§ EXTRACTED DATA
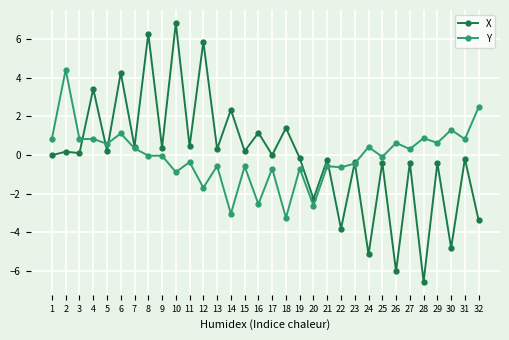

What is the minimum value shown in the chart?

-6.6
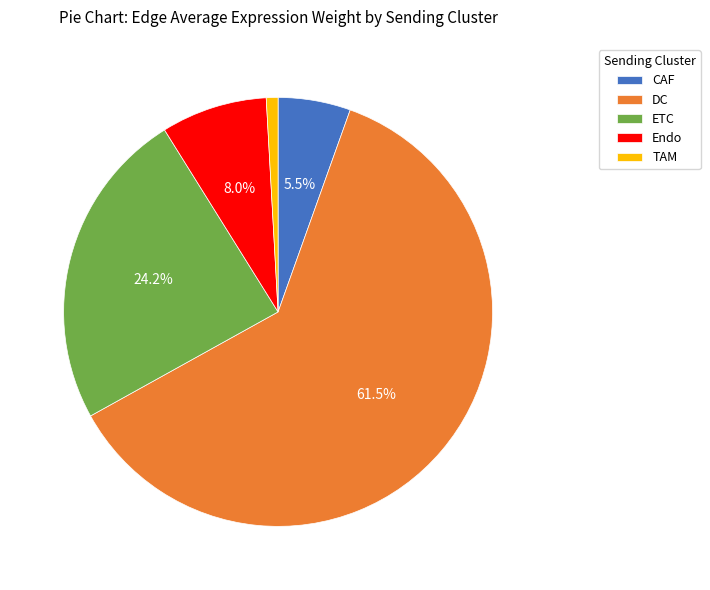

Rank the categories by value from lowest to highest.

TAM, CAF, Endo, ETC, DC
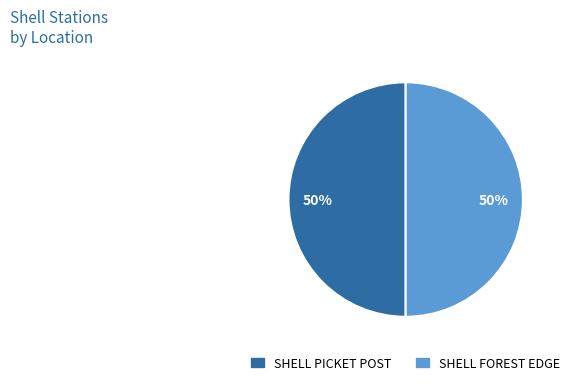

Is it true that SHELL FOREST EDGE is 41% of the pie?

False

§ WHAT NEEDS TO BE DONE
Reproduce the records above word for word, omitting the pictures.

§ WRITTEN SOLUTION
What is the minimum value shown in the chart?

-6.6

Rank the categories by value from lowest to highest.

TAM, CAF, Endo, ETC, DC

Is it true that SHELL FOREST EDGE is 41% of the pie?

False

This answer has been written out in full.